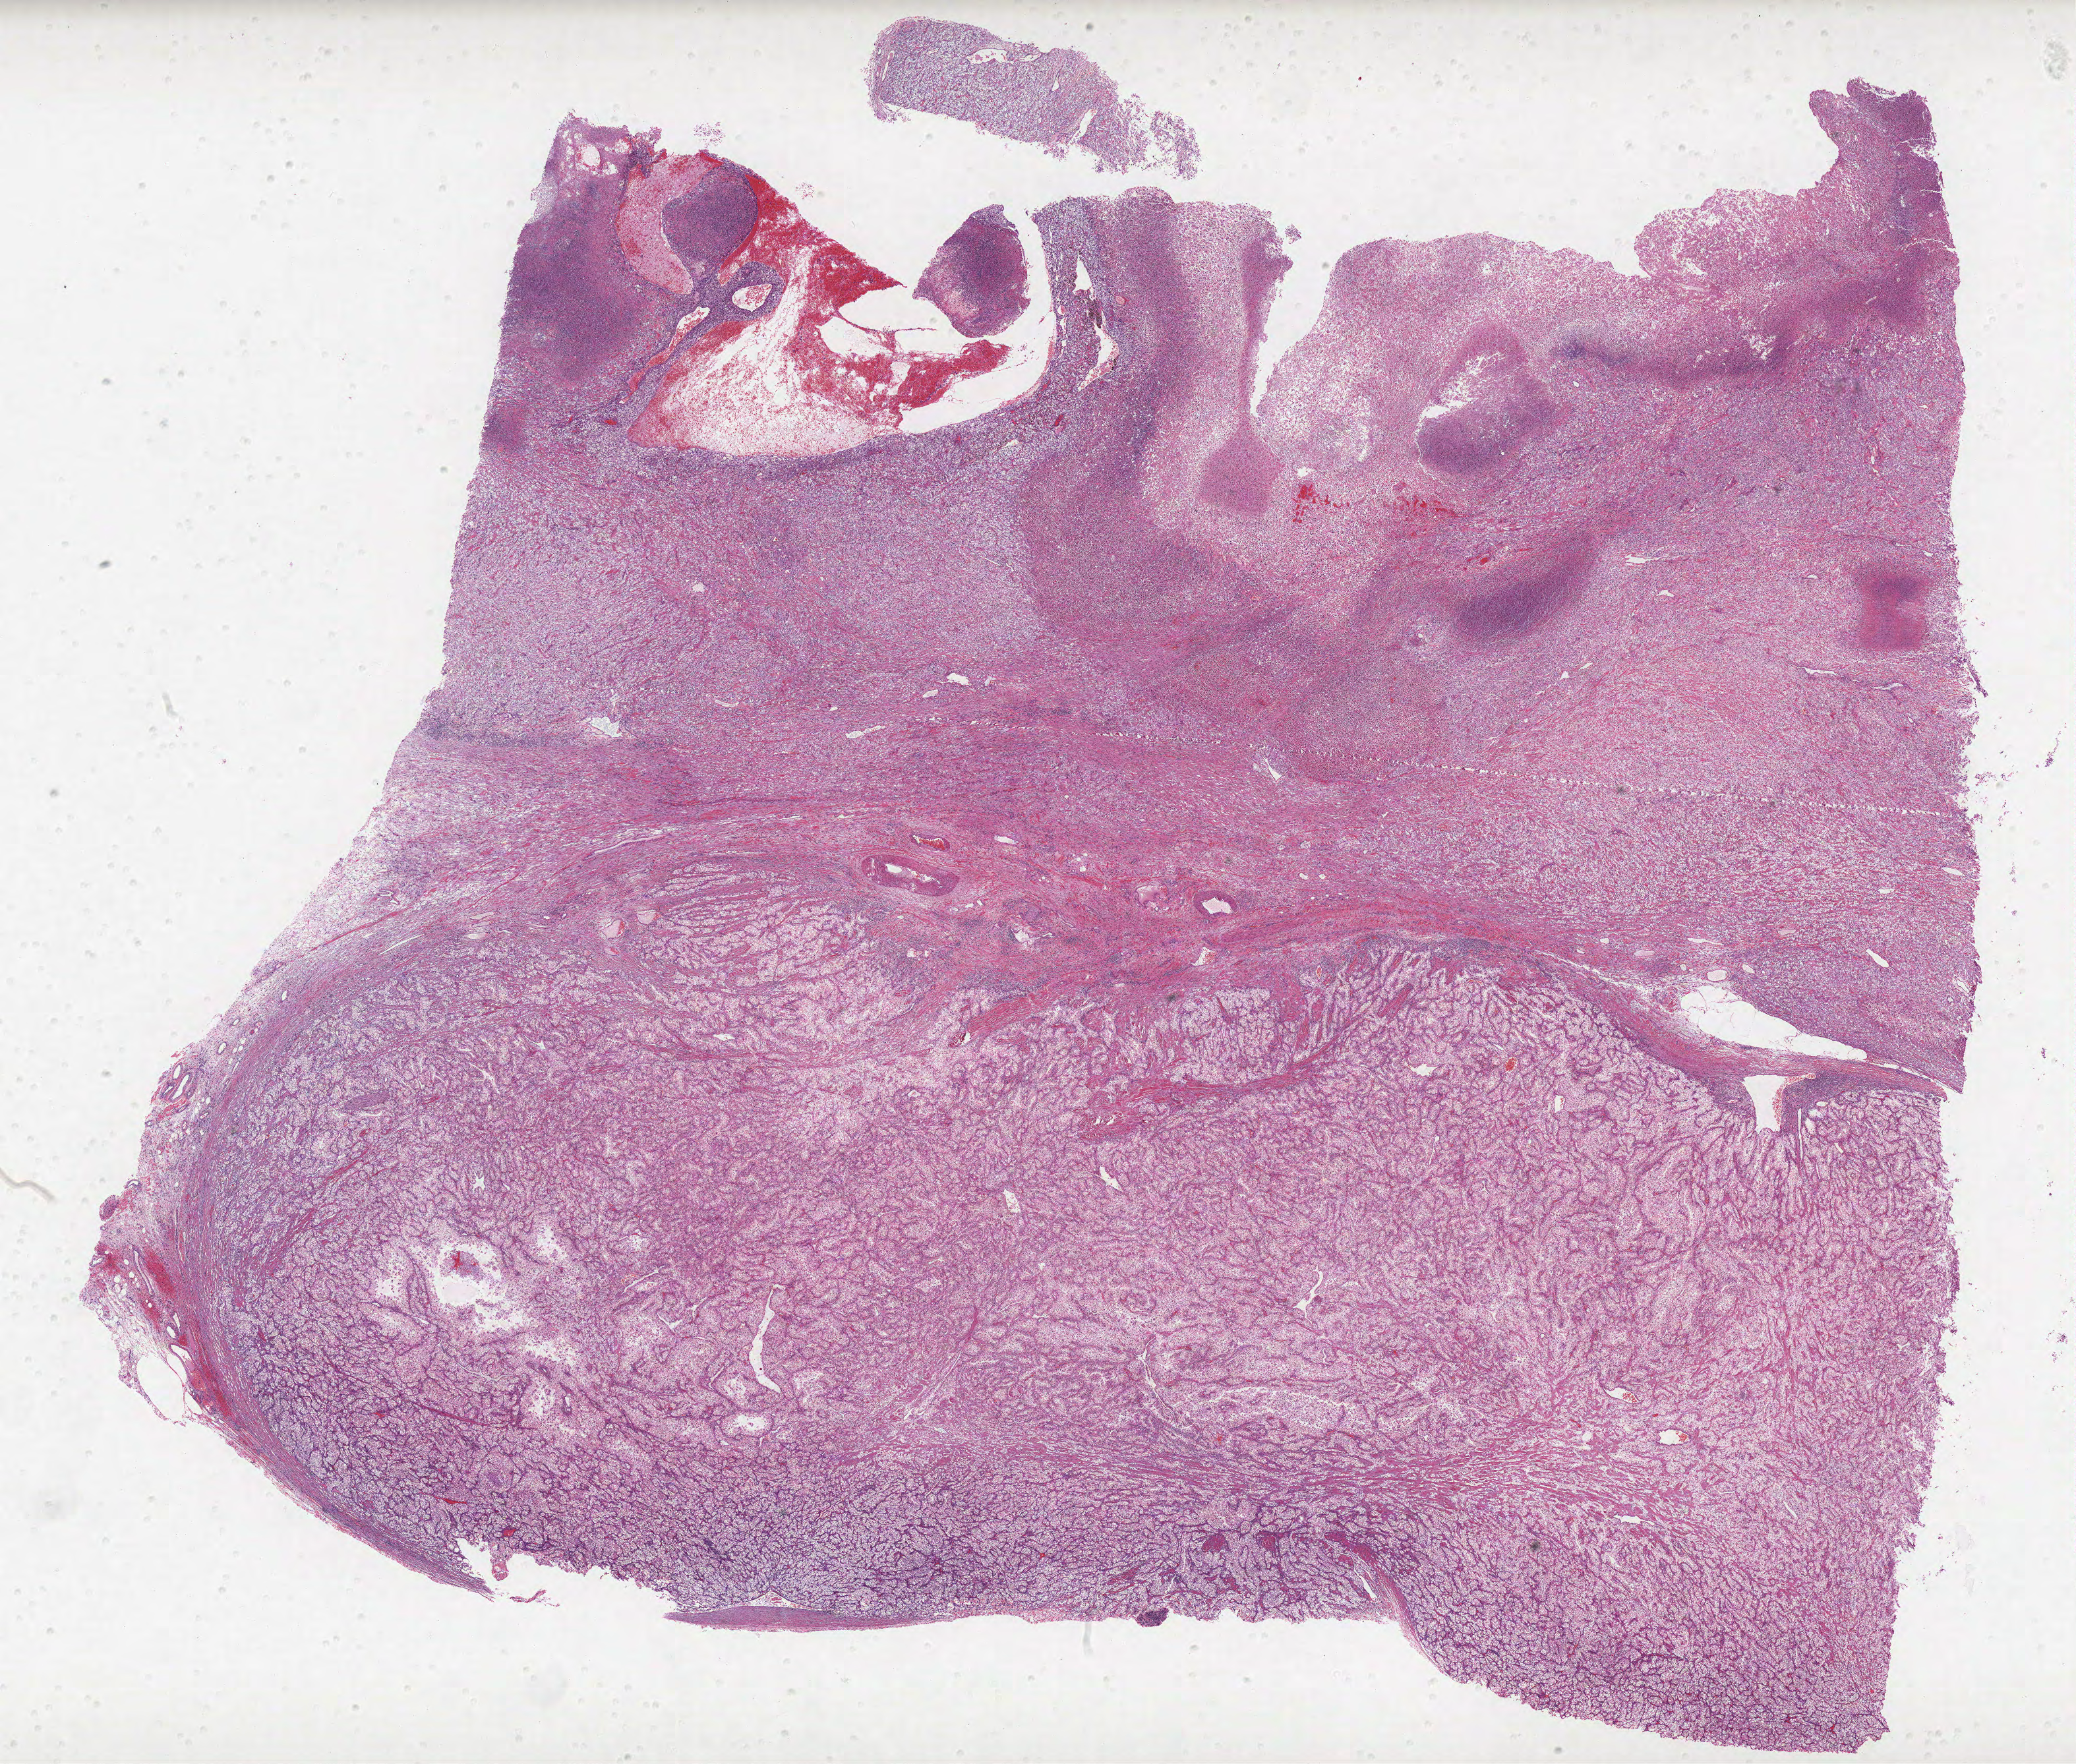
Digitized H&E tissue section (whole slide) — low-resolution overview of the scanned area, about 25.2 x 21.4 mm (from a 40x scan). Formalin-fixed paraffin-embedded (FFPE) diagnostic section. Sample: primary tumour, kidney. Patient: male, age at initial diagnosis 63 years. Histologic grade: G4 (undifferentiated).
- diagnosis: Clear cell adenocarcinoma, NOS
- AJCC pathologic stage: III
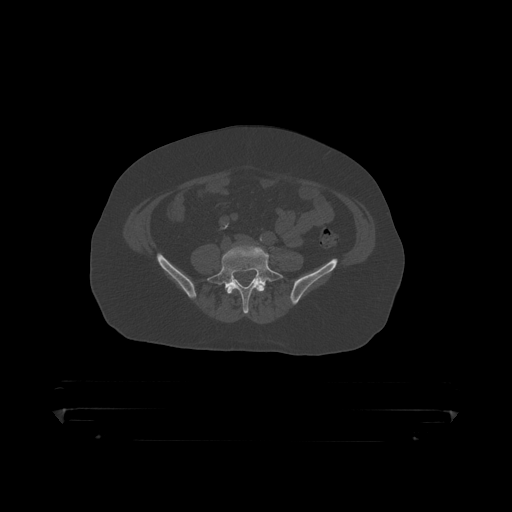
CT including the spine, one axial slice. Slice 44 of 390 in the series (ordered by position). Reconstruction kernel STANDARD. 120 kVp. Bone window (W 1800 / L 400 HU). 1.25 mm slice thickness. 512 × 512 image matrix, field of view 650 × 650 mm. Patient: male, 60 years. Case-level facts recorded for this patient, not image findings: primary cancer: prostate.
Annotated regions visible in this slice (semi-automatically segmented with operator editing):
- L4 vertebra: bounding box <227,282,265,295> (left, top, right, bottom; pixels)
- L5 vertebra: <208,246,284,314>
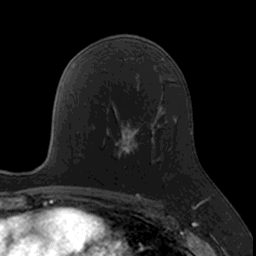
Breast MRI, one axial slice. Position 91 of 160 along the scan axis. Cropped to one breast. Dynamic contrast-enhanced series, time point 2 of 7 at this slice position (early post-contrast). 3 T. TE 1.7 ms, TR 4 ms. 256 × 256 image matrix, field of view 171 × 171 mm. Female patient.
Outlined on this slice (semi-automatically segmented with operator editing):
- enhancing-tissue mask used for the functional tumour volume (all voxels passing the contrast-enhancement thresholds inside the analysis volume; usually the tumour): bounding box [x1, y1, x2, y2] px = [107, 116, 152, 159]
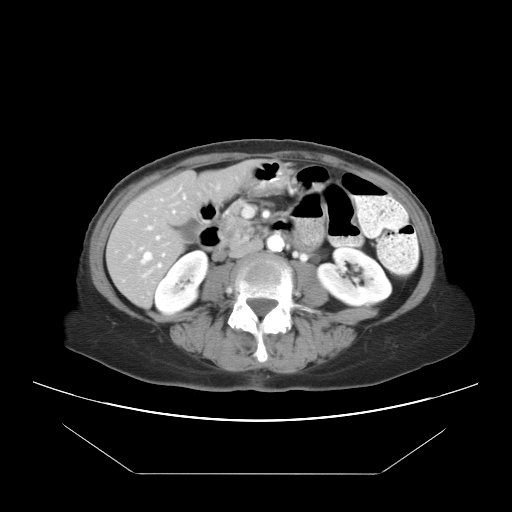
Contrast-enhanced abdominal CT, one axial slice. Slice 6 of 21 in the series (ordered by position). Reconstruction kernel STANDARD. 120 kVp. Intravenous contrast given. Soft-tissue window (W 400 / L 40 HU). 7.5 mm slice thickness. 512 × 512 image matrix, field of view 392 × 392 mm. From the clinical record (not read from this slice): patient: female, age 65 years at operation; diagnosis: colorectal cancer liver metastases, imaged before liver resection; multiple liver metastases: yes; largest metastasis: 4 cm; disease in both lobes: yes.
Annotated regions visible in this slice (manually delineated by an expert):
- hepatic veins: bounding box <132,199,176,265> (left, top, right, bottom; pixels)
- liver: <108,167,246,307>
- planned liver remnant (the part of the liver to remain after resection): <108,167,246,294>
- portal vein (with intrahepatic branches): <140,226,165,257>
⁂
> _EXERCISE REQUIREMENTS_
Among the lines of the material, find those that hold the word "ordered" and copy them.

> _TASK OUTPUT_
CT including the spine, one axial slice. Slice 44 of 390 in the series (ordered by position). Reconstruction kernel STANDARD. 120 kVp. Bone window (W 1800 / L 400 HU). 1.25 mm slice thickness. 512 × 512 image matrix, field of view 650 × 650 mm. Patient: male, 60 years. Case-level facts recorded for this patient, not image findings: primary cancer: prostate.
Contrast-enhanced abdominal CT, one axial slice. Slice 6 of 21 in the series (ordered by position). Reconstruction kernel STANDARD. 120 kVp. Intravenous contrast given. Soft-tissue window (W 400 / L 40 HU). 7.5 mm slice thickness. 512 × 512 image matrix, field of view 392 × 392 mm. From the clinical record (not read from this slice): patient: female, age 65 years at operation; diagnosis: colorectal cancer liver metastases, imaged before liver resection; multiple liver metastases: yes; largest metastasis: 4 cm; disease in both lobes: yes.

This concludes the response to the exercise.